Problem statement
Reproduce the text of every entry below line for line, character for character. Omit the pictures from your output.

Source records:
○ ○ ○

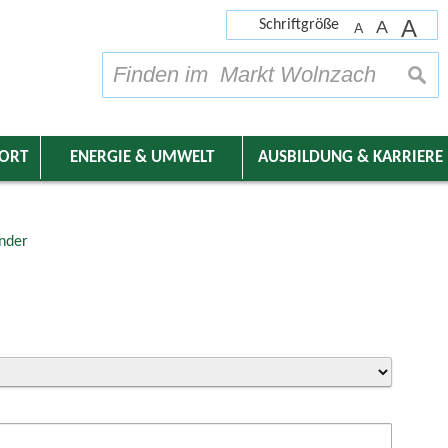
A
Schriftgröße
A
A
su
DORT
ENERGIE & UMWELT
AUSBILDUNG & KARRIERE
nder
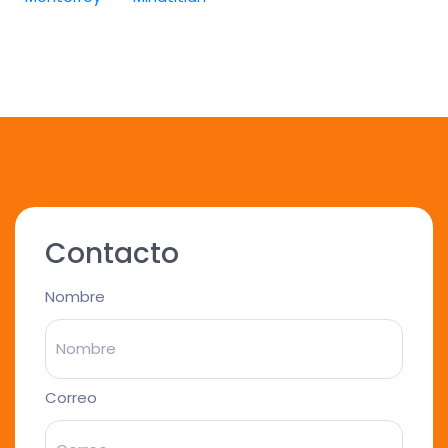
Contacto
Nombre
Correo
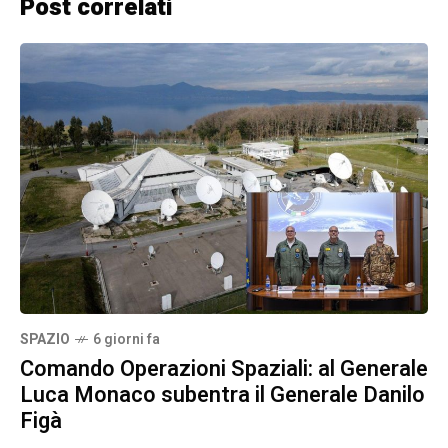
Post correlati
SPAZIO
6 giorni fa
Comando Operazioni Spaziali: al Generale
Luca Monaco subentra il Generale Danilo
Figà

○ ○ ○

Answer to the exercise
A
Schriftgröße
A
A
su
DORT
ENERGIE & UMWELT
AUSBILDUNG & KARRIERE
nder
Contacto
Nombre
Correo
Post correlati
SPAZIO
6 giorni fa
Comando Operazioni Spaziali: al Generale
Luca Monaco subentra il Generale Danilo
Figà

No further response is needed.